Brodovitch is also credited with freeing the fashion model from the studio, and his decision to shoot outdoors and photograph models engaged in ordinary activities influenced a number of photographic trends, from the “American” look of the 1930s to the “action shots” of the 1950s. Borrowing from photojournalism, he promoted the “action shot,” using real locations and positioning modern American women in their lived environments. Through his work in the magazine industry, he discovered and mentored a number of photographers who would go on to shape the direction of photographic history, including Robert Frank, Richard Avedon, and Lisette Model.
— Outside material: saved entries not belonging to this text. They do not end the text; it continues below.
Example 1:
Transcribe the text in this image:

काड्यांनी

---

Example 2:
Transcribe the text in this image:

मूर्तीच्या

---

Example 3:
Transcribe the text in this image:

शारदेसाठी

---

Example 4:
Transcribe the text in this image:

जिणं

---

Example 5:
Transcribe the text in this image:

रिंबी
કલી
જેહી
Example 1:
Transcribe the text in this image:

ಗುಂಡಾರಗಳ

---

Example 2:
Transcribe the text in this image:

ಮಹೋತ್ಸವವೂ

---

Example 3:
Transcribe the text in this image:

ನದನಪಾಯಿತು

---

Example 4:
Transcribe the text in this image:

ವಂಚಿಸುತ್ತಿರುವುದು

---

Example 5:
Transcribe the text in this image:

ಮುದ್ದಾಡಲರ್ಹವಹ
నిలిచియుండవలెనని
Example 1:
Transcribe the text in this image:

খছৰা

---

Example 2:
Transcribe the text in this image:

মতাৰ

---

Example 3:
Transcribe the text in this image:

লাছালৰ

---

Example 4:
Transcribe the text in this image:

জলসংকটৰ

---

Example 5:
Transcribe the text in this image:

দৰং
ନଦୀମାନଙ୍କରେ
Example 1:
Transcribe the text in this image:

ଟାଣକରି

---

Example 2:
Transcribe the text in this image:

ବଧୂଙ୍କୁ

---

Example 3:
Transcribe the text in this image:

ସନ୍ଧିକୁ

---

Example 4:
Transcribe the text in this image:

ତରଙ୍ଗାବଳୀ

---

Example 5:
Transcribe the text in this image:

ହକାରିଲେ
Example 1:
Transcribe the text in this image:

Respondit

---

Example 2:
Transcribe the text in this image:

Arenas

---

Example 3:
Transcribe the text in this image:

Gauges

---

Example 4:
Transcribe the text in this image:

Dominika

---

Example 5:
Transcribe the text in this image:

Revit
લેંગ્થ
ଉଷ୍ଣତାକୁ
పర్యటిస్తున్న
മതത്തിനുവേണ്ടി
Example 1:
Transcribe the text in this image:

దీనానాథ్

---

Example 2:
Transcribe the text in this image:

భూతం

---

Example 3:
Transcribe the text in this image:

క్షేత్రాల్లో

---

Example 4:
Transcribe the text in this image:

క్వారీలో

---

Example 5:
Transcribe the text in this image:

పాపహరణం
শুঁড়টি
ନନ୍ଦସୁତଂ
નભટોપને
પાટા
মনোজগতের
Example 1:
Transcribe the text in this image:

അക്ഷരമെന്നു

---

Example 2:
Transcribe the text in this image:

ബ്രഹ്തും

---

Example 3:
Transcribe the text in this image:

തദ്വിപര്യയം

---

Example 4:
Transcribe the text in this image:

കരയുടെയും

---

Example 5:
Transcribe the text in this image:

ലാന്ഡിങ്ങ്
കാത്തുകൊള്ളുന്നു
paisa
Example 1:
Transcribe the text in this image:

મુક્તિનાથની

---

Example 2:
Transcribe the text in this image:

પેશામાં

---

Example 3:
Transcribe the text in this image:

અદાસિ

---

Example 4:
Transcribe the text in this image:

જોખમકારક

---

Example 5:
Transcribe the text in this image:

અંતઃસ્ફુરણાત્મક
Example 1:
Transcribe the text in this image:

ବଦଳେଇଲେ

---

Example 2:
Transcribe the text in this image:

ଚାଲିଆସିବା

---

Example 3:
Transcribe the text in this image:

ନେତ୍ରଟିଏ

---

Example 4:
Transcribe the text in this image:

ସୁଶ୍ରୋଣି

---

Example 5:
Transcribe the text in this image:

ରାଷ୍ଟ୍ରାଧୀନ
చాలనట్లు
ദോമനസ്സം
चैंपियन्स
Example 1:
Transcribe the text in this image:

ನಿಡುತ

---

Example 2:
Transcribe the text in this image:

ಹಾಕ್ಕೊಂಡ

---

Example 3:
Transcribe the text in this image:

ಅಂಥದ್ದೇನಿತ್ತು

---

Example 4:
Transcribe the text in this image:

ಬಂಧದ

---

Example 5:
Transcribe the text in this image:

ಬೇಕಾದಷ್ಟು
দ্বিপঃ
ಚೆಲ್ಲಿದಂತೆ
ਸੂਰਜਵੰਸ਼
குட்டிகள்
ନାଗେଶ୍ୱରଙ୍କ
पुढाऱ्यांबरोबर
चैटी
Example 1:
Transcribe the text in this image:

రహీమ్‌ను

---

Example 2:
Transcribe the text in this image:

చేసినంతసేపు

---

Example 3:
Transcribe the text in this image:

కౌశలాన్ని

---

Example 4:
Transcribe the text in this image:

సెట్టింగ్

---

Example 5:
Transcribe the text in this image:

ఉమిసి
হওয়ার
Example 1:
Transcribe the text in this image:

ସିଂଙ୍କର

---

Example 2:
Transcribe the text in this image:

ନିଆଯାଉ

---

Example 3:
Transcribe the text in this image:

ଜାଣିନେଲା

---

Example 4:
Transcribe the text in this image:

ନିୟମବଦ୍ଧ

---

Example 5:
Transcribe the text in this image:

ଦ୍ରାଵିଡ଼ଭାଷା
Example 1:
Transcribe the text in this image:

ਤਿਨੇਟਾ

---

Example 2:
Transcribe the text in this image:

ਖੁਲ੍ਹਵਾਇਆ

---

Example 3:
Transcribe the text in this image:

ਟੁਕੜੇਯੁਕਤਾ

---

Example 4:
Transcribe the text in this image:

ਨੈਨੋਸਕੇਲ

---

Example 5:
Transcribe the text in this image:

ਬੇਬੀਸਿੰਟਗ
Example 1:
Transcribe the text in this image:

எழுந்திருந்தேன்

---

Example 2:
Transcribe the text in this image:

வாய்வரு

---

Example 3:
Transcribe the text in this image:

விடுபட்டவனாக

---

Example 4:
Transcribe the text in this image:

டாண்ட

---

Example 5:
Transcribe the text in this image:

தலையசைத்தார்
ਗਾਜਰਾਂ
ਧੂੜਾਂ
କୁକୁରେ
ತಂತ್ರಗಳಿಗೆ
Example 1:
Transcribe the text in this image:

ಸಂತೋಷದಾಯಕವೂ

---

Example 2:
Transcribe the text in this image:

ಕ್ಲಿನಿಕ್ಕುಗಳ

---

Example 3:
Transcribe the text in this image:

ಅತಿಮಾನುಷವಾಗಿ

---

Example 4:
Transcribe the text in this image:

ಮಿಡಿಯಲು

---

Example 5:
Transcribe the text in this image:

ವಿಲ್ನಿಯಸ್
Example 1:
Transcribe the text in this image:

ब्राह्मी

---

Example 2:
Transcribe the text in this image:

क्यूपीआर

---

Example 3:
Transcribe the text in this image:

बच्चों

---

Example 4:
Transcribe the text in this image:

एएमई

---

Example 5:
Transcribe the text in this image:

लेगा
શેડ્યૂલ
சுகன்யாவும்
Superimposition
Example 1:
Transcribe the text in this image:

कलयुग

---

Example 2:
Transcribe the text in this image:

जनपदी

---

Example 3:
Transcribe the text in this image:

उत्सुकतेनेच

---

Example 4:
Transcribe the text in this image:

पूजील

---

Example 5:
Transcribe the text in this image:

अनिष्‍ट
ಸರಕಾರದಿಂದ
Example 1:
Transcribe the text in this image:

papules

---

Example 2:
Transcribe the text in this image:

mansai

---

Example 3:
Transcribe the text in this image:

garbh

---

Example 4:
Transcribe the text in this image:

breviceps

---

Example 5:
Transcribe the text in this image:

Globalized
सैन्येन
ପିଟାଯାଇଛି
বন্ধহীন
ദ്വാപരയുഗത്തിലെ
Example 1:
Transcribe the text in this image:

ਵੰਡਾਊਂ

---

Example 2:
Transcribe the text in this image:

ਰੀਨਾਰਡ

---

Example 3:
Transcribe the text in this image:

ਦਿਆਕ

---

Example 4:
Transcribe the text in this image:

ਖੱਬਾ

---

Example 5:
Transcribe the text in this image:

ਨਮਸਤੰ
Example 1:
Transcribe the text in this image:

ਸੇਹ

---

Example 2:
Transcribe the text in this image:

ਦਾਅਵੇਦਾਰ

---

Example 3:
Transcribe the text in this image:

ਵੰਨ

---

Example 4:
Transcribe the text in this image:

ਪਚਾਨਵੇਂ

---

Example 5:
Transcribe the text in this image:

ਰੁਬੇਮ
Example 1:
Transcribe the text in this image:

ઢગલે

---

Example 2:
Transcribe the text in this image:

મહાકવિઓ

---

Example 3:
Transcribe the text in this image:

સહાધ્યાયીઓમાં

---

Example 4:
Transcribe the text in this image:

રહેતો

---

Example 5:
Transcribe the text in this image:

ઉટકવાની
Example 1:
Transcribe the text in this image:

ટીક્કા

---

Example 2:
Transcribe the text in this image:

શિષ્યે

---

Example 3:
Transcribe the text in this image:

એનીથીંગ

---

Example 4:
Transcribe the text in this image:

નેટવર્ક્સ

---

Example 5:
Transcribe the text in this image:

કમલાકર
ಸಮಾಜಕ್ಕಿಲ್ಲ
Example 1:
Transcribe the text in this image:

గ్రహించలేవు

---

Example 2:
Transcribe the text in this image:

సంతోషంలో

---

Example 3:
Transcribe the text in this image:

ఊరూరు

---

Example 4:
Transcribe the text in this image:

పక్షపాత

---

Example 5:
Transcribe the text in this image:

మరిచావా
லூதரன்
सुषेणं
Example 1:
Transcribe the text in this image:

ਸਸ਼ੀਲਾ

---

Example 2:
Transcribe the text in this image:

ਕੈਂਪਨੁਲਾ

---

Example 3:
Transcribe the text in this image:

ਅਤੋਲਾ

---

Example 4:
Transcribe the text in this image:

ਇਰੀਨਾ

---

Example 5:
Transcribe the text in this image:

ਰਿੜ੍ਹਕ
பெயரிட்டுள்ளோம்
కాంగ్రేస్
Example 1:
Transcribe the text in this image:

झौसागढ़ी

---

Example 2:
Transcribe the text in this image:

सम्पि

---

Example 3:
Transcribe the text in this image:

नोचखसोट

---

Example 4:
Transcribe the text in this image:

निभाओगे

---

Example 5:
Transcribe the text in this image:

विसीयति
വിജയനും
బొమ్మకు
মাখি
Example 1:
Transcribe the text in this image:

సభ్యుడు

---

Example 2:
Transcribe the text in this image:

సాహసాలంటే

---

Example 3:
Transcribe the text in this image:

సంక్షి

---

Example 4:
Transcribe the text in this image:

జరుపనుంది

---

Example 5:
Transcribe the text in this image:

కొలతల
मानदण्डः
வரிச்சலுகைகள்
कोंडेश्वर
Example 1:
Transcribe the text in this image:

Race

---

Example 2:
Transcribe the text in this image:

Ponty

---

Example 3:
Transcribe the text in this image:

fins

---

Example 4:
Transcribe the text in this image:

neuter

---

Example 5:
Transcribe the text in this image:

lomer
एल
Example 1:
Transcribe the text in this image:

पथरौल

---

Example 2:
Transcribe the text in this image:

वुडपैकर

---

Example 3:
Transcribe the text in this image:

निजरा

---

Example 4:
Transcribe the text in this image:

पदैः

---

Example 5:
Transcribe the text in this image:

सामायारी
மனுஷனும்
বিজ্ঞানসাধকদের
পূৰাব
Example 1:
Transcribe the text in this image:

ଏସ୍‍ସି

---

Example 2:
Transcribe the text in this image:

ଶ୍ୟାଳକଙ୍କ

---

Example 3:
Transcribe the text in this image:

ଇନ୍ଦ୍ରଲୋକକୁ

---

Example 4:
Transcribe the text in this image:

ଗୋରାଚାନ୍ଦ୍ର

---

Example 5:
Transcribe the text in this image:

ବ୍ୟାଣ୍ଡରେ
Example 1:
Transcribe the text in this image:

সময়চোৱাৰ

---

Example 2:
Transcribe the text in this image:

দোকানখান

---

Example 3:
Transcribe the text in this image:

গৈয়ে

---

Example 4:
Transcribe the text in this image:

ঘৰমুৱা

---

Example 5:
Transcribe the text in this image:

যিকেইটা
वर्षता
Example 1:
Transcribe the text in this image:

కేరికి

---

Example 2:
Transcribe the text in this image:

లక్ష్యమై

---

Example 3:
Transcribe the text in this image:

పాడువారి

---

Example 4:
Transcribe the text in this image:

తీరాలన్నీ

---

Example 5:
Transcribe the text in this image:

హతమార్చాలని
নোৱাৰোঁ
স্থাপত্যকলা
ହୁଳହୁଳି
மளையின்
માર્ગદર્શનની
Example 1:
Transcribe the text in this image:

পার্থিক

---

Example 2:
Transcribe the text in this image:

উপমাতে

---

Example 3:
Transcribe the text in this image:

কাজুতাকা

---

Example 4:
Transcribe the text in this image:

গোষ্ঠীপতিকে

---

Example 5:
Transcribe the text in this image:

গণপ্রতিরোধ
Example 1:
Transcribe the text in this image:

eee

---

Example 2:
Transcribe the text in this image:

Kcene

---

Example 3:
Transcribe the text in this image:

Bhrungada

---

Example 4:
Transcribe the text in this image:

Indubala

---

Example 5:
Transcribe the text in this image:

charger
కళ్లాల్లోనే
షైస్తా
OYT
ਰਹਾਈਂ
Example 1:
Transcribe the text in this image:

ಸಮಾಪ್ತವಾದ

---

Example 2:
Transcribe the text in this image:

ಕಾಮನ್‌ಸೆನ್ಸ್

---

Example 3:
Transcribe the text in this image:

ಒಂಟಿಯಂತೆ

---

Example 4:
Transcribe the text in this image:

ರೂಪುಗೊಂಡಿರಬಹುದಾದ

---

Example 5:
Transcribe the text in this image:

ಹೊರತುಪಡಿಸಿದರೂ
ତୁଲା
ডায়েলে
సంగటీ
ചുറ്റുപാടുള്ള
Outside of fashion photography, his grainy, high-contrast action shots of ballet performances were early precursors of the snapshot aesthetic that came to dominate professional photography in the second half of the 20th century.
Having honed his craft as a graphic and theatrical designer for Sergei Diaghilev’s groundbreaking Ballet Russes in the 1920s, Brodovitch brought the audacity and spontaneity associated with that famous ensemble of performers, composers, and artists to the (comparatively) conservative format of the American fashion magazine.
Dedicated to exploring the aesthetic relationship between text and image, Brodovitch revolutionized the world of typographic design and tonal composition with his “white space” technique, in which the printed word takes on an aesthetic character equal to that of the photographic image.
Brodovitch saw the “duel-page spread” as analogous to the fluidity of a musical composition. Refusing to stick to a tried-and-true formula, Brodovitch experimented with techniques in which photography and typography became one (much like dance partners).